# Rank and Partition

The goal of this challenge is to use [Window Functions](https://mode.com/sql-tutorial/sql-window-functions/) like `RANK` or `SUM` with the `OVER` keyword.

`OVER` clause can be used with:
- `PARTITION BY` to select the scoped rows
- `ORDER BY` to define the order of the rows in which the window function should be applied

## Data
We will work with the `ecommerce.sqlite` database available at this URL:
`https://wagon-public-datasets.s3.amazonaws.com/sql_databases/ecommerce.sqlite`

Run the cell below to download the file:

In [None]:
!curl https://wagon-public-datasets.s3.amazonaws.com/sql_databases/ecommerce.sqlite > data/ecommerce.sqlite

## Database Discovery

You already explored this database. Remember you can use the VS Code SQLite extension to explore the database (once you downloaded the database).

- Hit `Ctrl-Shift-P` or `Cmd-Shift-P`
- Start typing until you see `SQLite: Open Database`
- `Enter`
- Select the database file from the dropdown
- In the bottom left corner, click on `SQLITE EXPLORER`

## Setup

Pandas and sqlite3 are all we need :-)

In [None]:
import pandas as pd
from sqlite3 import connect

## Order rank per customer

👉 Write a SQL Query to rank the orders of each customer according to the order date.

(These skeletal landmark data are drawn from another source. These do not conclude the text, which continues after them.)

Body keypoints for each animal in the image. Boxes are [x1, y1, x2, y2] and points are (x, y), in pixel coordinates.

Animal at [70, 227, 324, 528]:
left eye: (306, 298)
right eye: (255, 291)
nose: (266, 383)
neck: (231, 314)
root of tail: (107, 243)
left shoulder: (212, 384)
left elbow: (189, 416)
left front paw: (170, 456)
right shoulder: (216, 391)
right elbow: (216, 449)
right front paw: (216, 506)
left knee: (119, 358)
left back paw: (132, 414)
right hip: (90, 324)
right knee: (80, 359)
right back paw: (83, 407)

For each customer, the orders should be ranked in chronological order. Return `OrderID`, `CustomerID`, `OrderDate`, `OrderRank`.

In [None]:
# Rank the orders of each customer according to the order date.
# For each customer, the orders should be ranked in chronological order.
# Return `OrderID`, `CustomerID`, `OrderDate`, `OrderRank`.
query_order_rank_per_customer = """
    SELECT "You have to write your query here" AS TODO -- Replace this line by your SQL query
"""

In [None]:
with connect('data/ecommerce.sqlite') as conn:
    df = pd.read_sql(
        query_order_rank_per_customer,
        con=conn
    )
df.head()

When the result looks like expected, run the following cells to try and test your query.

In [None]:
from nbresult import ChallengeResult
result = ChallengeResult(
    'order_rank_per_customer',
    query=query_order_rank_per_customer
)
result.write(); print(result.check())

## Order cumulative amount per customer

👉 Write a SQL Query to compute the cumulative amount (in USD) of the orders of each customer according to the order date.

For each customer, the orders should be ranked in chronological order. Return `OrderID`, `CustomerID`, `OrderDate`, `OrderCumulativeAmount`.

In [None]:
# Return the cumulative amount (in USD) of the orders of each customer according to the order date.
# For each customer, the orders should be ranked in chronological order.
# Return `OrderID`, `CustomerID`, `OrderDate`, `OrderCumulativeAmount`.
query_order_cumulative_amount_per_customer = """
    SELECT "You have to write your query here" AS TODO -- Replace this line by your SQL query
"""

In [None]:
with connect('data/ecommerce.sqlite') as conn:
    df = pd.read_sql(
        query_order_cumulative_amount_per_customer,
        con=conn
    )
df.head()

When the result looks like expected, run the following cells to try and test your query.

In [None]:
from nbresult import ChallengeResult
result = ChallengeResult(
    'order_cumulative_amount_per_customer',
    query=query_order_cumulative_amount_per_customer
)
result.write(); print(result.check())

## Key learning points

- Window functions allow you to compute data from different rows **without aggregating the rows**.
- If you want to aggregate the rows, use `GROUP BY`.
- If you don't, use `OVER` with `PARTITION BY` and `ORDER BY` instead.